I decided to go to my psychologist in January the day I thought I'd do it in January and also the day before I thought I'd do it in December, probably because I thought it was "the right thing to do" or maybe because I had some hope, I don't know, I don't remember, my memory has been very bad especially recently regarding everything but most notably my own experience and emotions.

I haven't seen her or my psychiatrist in 2 weeks, and I won't see her this week either so it'll be 3 weeks and I don't really see a point in going because it's not like my situation is gonna change even if I do get better. I don't even want to get better. I feel like that's "settling" for less than what could've been. It feels like a worse defeat than giving up and CTB. So I don't want to waste either of their time. I don't even think they care about me, but I don't know about that, that's another discussion.
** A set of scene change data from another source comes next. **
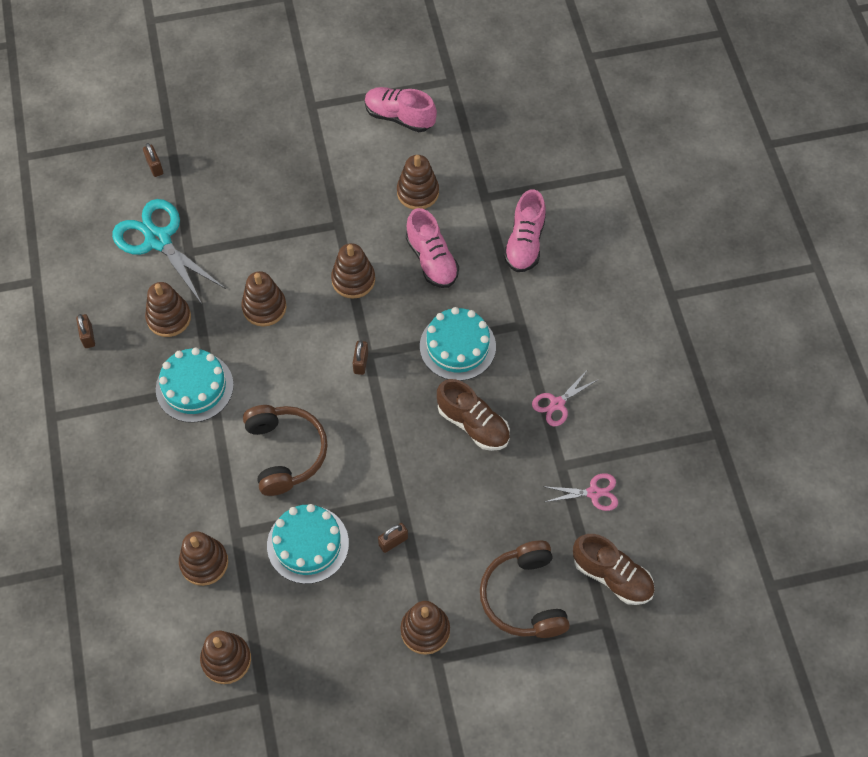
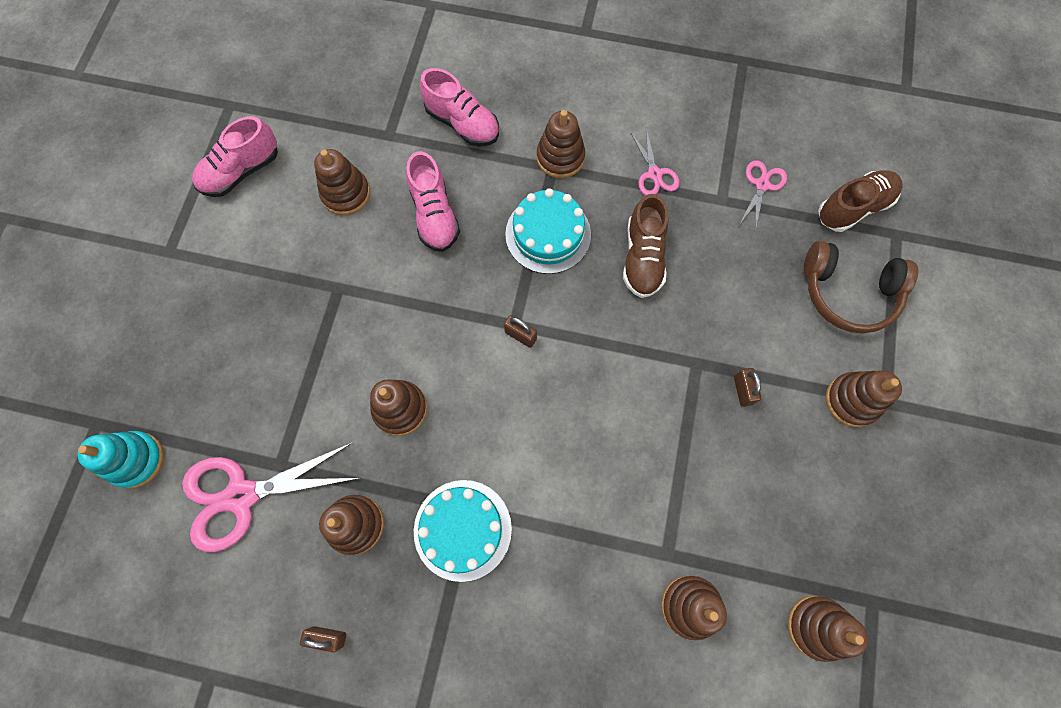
camera: 65 degrees left, 10 degrees up
turquoise scissors [112,199,226,304] -> pink scissors [182,442,359,552]
brown padlock [143,143,163,177] -> turquoise stacking toy [78,431,164,488]
brown headphones [243,405,328,496] -> none
turquoise cake [267,504,349,584] -> none
brown stacking toy [331,243,375,299] -> brown stacking toy moved to [537,110,585,178]
pink shoe [406,208,459,288] -> pink shoe turned 75 degrees clockwise [406,151,460,252]
brown shoe [437,379,510,451] -> brown shoe turned 120 degrees clockwise [623,194,669,298]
Lately (since the past month) I've been just feeling like a zombie and the feeling is just increasing day by day. I'm not as suicidal as I was in January and December and before that, it's much more passive now but... with a very "dead inside" feeling, if that makes sense. I still have my SN bottle. And I ordered a nitrite test kit last Friday too, it'll be delivered this Friday. I had it before too but the test tube exploded and everything went to waste earlier.
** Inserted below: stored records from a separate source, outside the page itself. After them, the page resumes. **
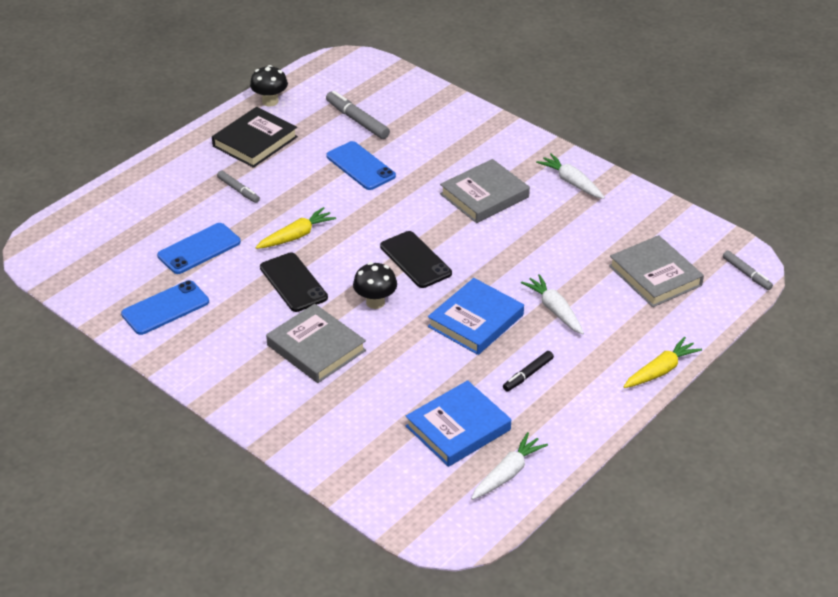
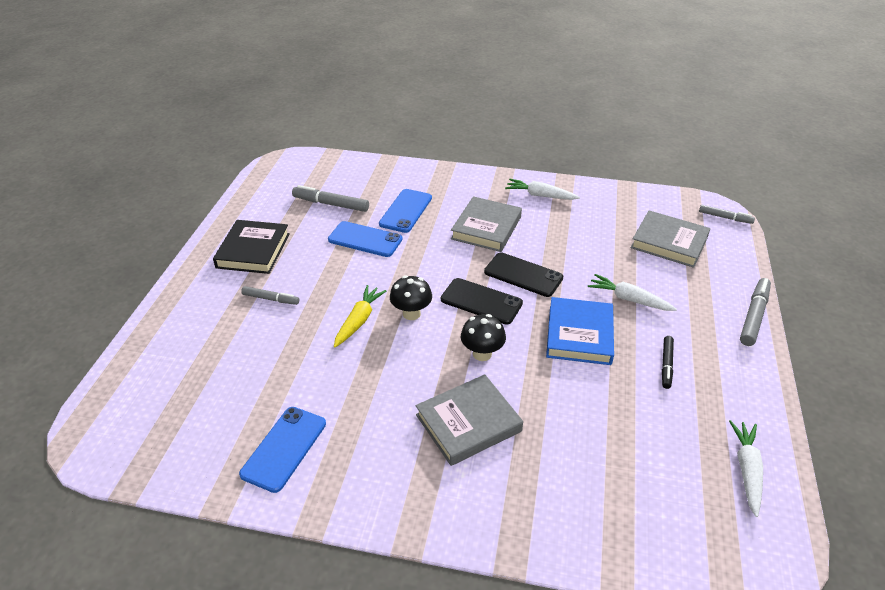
camera: 30 degrees left, 0 degrees up
blue phone [157,223,241,274] -> blue phone moved to [379,189,432,233]
black mushroom [250,65,288,106] -> black mushroom moved to [390,276,432,320]
black phone [260,253,328,312] -> black phone moved to [484,252,563,297]
grey book [266,304,366,383] -> grey book turned 45 degrees counterclockwise [416,374,523,466]
blue book [405,380,511,467] -> none
yellow carrot [623,337,702,388] -> grey marker [740,278,771,346]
Anyway, I went off tangent againt, I don't even know why I'm writing this, maybe to see if anyone else feels the same? I just get up, do the bare minimum of my duties, like going to college to take my end semester exams, practicals, etc and then I feel "bad" (it's not exactly the right word since I don't actually feel bad in the traditional sense, just disappointed I guess?) because I know what I've done before when I wasn't so neurotic and the scope of my capabilities. I just have no motivation for it anymore. Then I come back home, I try scrolling social media but it also doesn't stir anything in me, neither does playing games, so I end up just sleeping or mindlessly scrolling if I can't sleep even though it doesn't make me feel any particular way. Then I eat some, atleast that's an improvement, because I wouldn't even get hungry before.

I feel like I've gotten too comfortable being suicidal and sad and depressed and that now I'm actively scared of getting better. I don't see the point in anything. I just move and do my bare minimum like a zombie instead of trying to argue against it or revolting or whatever like I did before. It feels very numb. Like I've lost everything it meant to be me. My personality. I feel like a shell. I didn't feel this way when I was gonna CTB before, compared to now, I still had some of my personality left in me, my intellectuality, my sadness, my disappointments, I just... don't have any of that anymore.

Anyone else feel like this?
 
I

itsgone2

-
Sep 21, 2025
1,389
This is exactly how I feel. I wasn't a good person, it ok that part died. But all of me died. Even the few good things. Zombie is accurate. It's just awful. It's a shame and I hate it but it's not going to change. I'm sorry you feel this way too.